Access Data in the HDF5

The groups and datasets in the HDF5 file underlying the DataHandler are accessed through the get method. To read out the full content of a dataset you specify the group and the dataset name. Alternatively, you can also slice the dataset already in the call to get. E.g. you can access only the first channel of the data, or provide a boolean flag (or a list of indices). The get method supports up to 3 indices corresponding to the (up to) 3 dimensions of the data, and they are understood in increasing order. Therefore, to index only the first and third dimension for example, you have to provide None for the second dimension. Notice that due to a h5py limitation, only one dimension at a time can be indexed with boolean flags/index lists.

# all pulse heights of all channel; shape: (2,444)
dh.get("events", "pulse_height", 0)
# voltage trace of the 37th event in first channel; shape: (16384,)
dh.get("events", "event", 0, 37) 

# voltage traces of all events in first channel with pulse height < 1; shape: (151, 16384)
flag = dh.get("events", "pulse_height", 0) < 1
dh.get("events", "event", 0, flag)

# pulse heights for all channels where pulse height of first channel <1; shape: (2,151)
dh.get("events", "pulse_height", None, flag) 

Note that the following two calls to get yield the same values yet the second one is more memory-efficient because the slicing is done on the HDF5 file. The first option loads the entire dataset into memory and performs the slicing afterwards.

dh.get("events", "event")[0,flag]  # slicing of numpy.ndarray
dh.get("events", "event", 0, flag) # slicing of HDF5 file

Write Data to the HDF5 File

To write data to the HDF5 file, you use the set method for which there are two main use cases:

writing an array into the file as is (i.e. we keep the shape and dtype the same)
creating a multi-channel array and writing only to one channel (e.g. you calculate some property for the phonon and light channel separately but want to write them to the same HDF5 dataset)

The two use cases are illustrated below. Notice that you can write multiple datasets at once as long as they are in the same group. Dataset names and their content are parsed as keyword arguments. If you want the datasets to have a specific dtype, you can hand it to set as well.

* [YOUR GOAL] Continue the passage on reading and writing HDF5 data with a DataHandler, picking up right after its last sentence. The entries play no part in this.

* [DATA SHOWN]
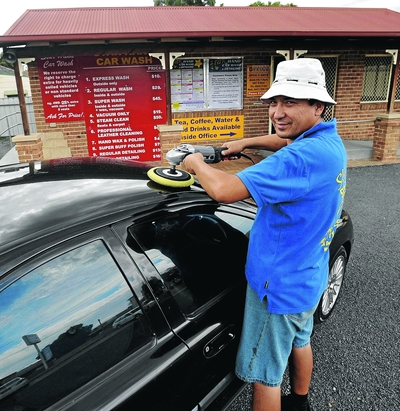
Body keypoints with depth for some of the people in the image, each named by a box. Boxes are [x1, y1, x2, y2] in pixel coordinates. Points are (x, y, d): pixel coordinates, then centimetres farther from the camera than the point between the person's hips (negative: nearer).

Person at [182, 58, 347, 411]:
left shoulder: (303, 157, -33)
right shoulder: (330, 141, -1)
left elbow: (224, 190, -37)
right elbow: (285, 142, 21)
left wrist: (197, 164, -17)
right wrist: (245, 143, 9)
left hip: (280, 285, -10)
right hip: (309, 277, 10)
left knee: (264, 376, 9)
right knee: (299, 340, 31)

* [RESULT OF THE TASK]
import numpy as np

data1, data2 = np.random.rand(1,37,100), np.random.rand(1,37,100)

# Include 'data1' and 'data2' as datasets 'new_ds1' and 'new_ds2' in group 'new_group' 
# ('new_ds1' and 'new_ds2' do not yet exist)
dh.set(group="new_group", new_ds1=data1, new_ds2=data2)

# Include 'data1' and 'data2' as datasets 'ds1_mc' and 'ds2_mc' in group 'new_group2' 
# ('data1' and 'data2' are 1-dimensional but we want to create 2-dimensional 
# datasets (for different channels e.g.) and write the data into the 0-th channel. This also
# works for writing single channels to already existing multi-channel datasets.)
dh.set(group="new_group2", n_channels=2, channel=0, ds1_mc=data1, ds2_mc=data2)

If the dataset(s) already exist in the given group, you have to explicitly allow set to change them:

# Include 'data1' and 'data2' as datasets 'ds1' and 'ds2' in group 'new_group' 
# (either or both of 'ds1' and 'ds2' already exist and have correct shape/dtype for new
# data)
dh.set(group="new_group", ds1=data1, ds2=data2, change_existing=True) 

# Include 'data1' and 'data2' as datasets 'ds1' and 'ds2' in group 'new_group' 
# (either or both of 'ds1' and 'ds2' already exist and have incorrect shape/dtype for new
# data, but we want to force the new dtype/shape)
dh.set(group="new_group", ds1=data1, ds2=data2, overwrite_existing=True)

By calling content again, we can look at the newly created datasets.

Renaming and Deleting Datasets/Groups, Repackaging

You can rename and delete datasets/groups using the methods rename and drop as follows. Just like with set, you can do this for multiple datasets simultaneously as long as they are within the same group. The syntax once more uses keyword arguments.

Disclaimer: Due to the possibility of changing both the group name and dataset names with a single method, renaming groups called group is obviously not possible.

# Rename groups 'new_group' and 'new_group2' to 'new_group_renamed' and 'new_group2_renamed'
dh.rename(new_group='new_group_renamed', new_group2='new_group2_renamed')

# Rename datasets 'ds1' and 'ds2' in group 'new_group_renamed' to 'new_ds1' and 'new_ds2'
dh.rename(group='new_group_renamed', ds1='ds1_renamed', ds2='ds2_renamed')

Groups/datasets are deleted as follows:

# Drop group 'new_group_renamed'
dh.drop("new_group_renamed")

# Drop dataset 'ds1' from group 'new_group_renamed'
dh.drop("new_group2_renamed", "ds1_mc")

Important note: Deleting groups/datasets does not decrease the HDF5 file’s size due to the HDF5 file’s data structure. To decrease the size, repackaging has to be performed for which we provide the method repackage. Alternatively, this method can automatically be called when deleting a dataset/group using the repackage=True argument of the drop method.

dh.repackage()

Successfully repackaged '../testdata/mock_001.h5'. Memory saved: 194.4 KiB

Functionality for Virtual Datasets

The HDF5 library allows to link separate files into a single file without copying the data. The resulting file looks identical to a regular HDF5 file. To avoid confusion in such cases, a number of quality-of-life features are included in DataHandler. The need for virtual datasets arises for example when analysing more than one file at a time. Below we show how files can be combined (see also dedicated tutorial for merging files) and how to interact with them.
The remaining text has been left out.